Seems like there was a misunderstanding here.

Note that there are different iterations of the tests, and we are talking about 
the ones published as " **round 17** ".

Also note that there are 12 result tab combinations: 6 tests times 2 test 
environments. **Nim participated in four of the twelve results** (with its 
fastest framework coming in #1, #20, #10, and #14), and **Nim didn 't 
participate in eight of the results**.

Nim hasn't yet submitted code for most of the tests on TechEmpower. I keep this 
thread active to encourage more qualified people than myself to look into this.

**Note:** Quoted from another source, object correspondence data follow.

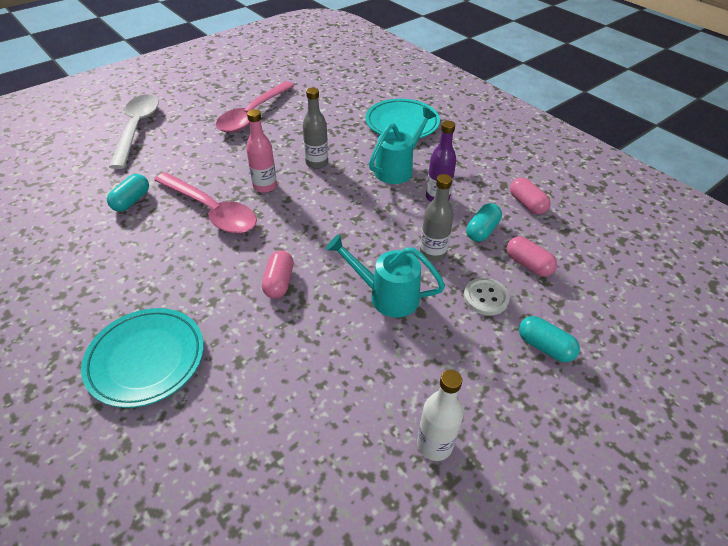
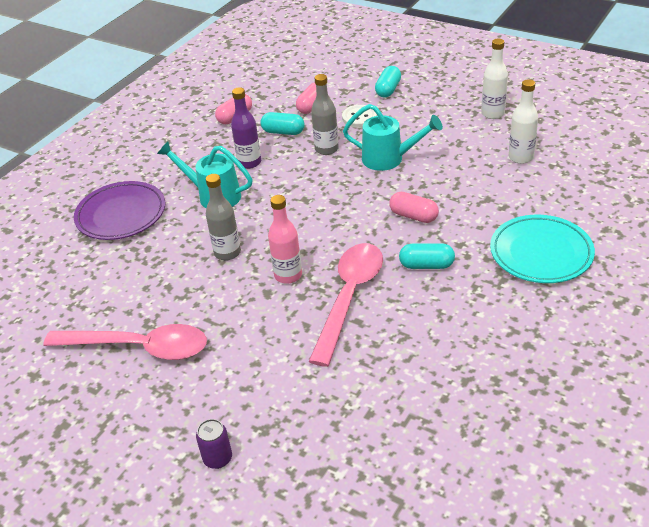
camera: 105 degrees left, 5 degrees down
turquoise capsule [107,174,149,212] -> turquoise capsule moved to [399,243,455,269]
white spoon [109,94,159,169] -> purple can [196,419,232,469]
pink capsule [262,250,294,299] -> pink capsule turned 45 degrees clockwise [389,192,439,223]
turquoise watering can [326,234,445,317] -> turquoise watering can turned 75 degrees counterclockwise [343,104,443,171]
turquoise plate [366,99,440,138] -> purple plate [74,181,165,240]
none -> white bottle [509,79,538,164]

[My post](https://forum.nim-lang.org/t/1152#27100) had emphasized the good 
news, because it was indeed a big achievement. I'm sorry if that was the cause 
of the confusion.

I think good Web benchmarks results are very important for Nim's popularity 
advancement. Every major business has a Web-site, and internal apps that are 
increasingly Web-based. Many users of scripting languages start considering a 
statically-typed compiled language when they realize their current code doesn't 
scale, and Nim should be an especially good candidate for people coming from 
Python.

> the memory is the same for all

The **total** memory is the same for all frameworks: 32g in the "physical" test 
environment (Dell R440) and 14g in "cloud" test environment (Azure D3v2).

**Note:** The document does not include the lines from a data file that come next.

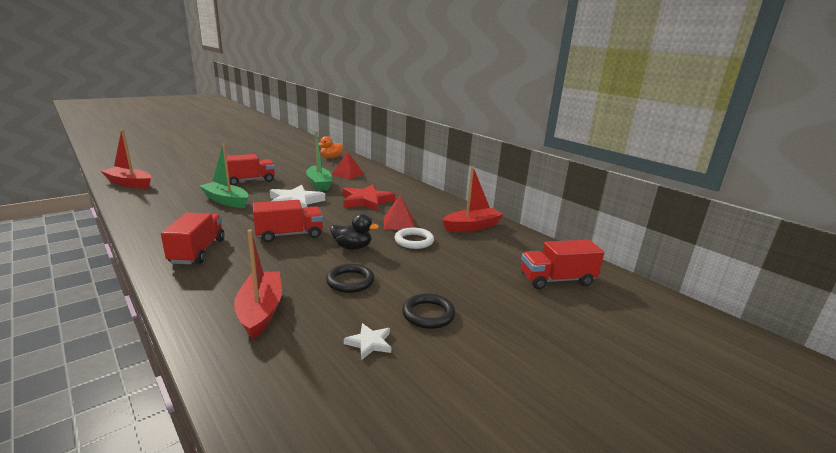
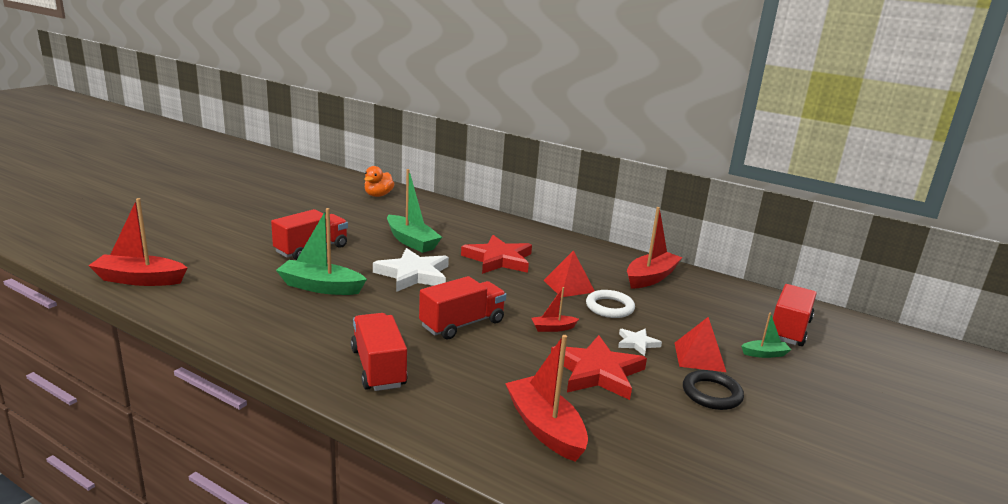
camera: 20 degrees left, 0 degrees up
black ring [326,264,374,293] -> red star [551,335,647,400]
black duck [330,214,379,250] -> red boat [531,287,579,332]
red pyramid [332,151,364,179] -> red pyramid moved to [674,317,726,372]
white star [344,323,391,360] -> white star moved to [618,329,662,356]
red truck [521,240,604,289] -> red truck turned 150 degrees clockwise [773,284,817,346]
none -> green boat [741,313,792,358]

But different tests **used** a different amount of memory. Which IMHO an 
important thing to measure. That's why I

Let's say I have a Web service that needs fairly little storage, bandwidth, and 
CPU; and it has the same memory requirements for decent performance as the 
memory usage in TechEmpower's "Plain Text" test on Azure. If I use a memory 
framework that used <2GB RAM (ex. go fasthttp), I only need $7/month for [VPS 
hosting](http://ramnode.com/vps.php). But if I use a memory-hungry framework 
(ex. java comsat-servlet-undertow), I would pay $28/month for the extra RAM. 
Very big difference!

> lots of mem can only somewhat minimize java's disadvantage.

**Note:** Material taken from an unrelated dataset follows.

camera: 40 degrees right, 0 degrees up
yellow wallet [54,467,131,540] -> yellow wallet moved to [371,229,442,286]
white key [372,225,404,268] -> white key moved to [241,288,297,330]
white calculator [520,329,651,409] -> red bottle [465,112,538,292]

That's exactly my point. Lots of RAM hides the fact that Java would be slower 
on a cheaper server / cloud instance.

> I love Nim and consider it to be the (almost) perfect language (that just 
> needs a bit more growing up and mature).

Amen.

* * *

In other news, a less popular anecdote [I mentioned 
here](https://forum.nim-lang.org/t/1152#22964) 
([tbrand/which_is_the_fastest](https://github.com/the-benchmarker/web-frameworks)
 now redirects to 
[the-benchmarker/web-frameworks](https://github.com/the-benchmarker/web-frameworks))
 has been updated, and it seems Nim there is out of tune. It has two results:

  * [Latency](https://github.com/the-benchmarker/web-frameworks#latency) \- 
Jester's 6.82ms average isn't bad, but the table being sorted by the 50th 
percentile makes it look worse.
  * [Requests Per 
Second](https://github.com/the-benchmarker/web-frameworks#requests-per-seconds) 
\- Jester has the highest throughput (315.19 MB), but comes 7th in RPS.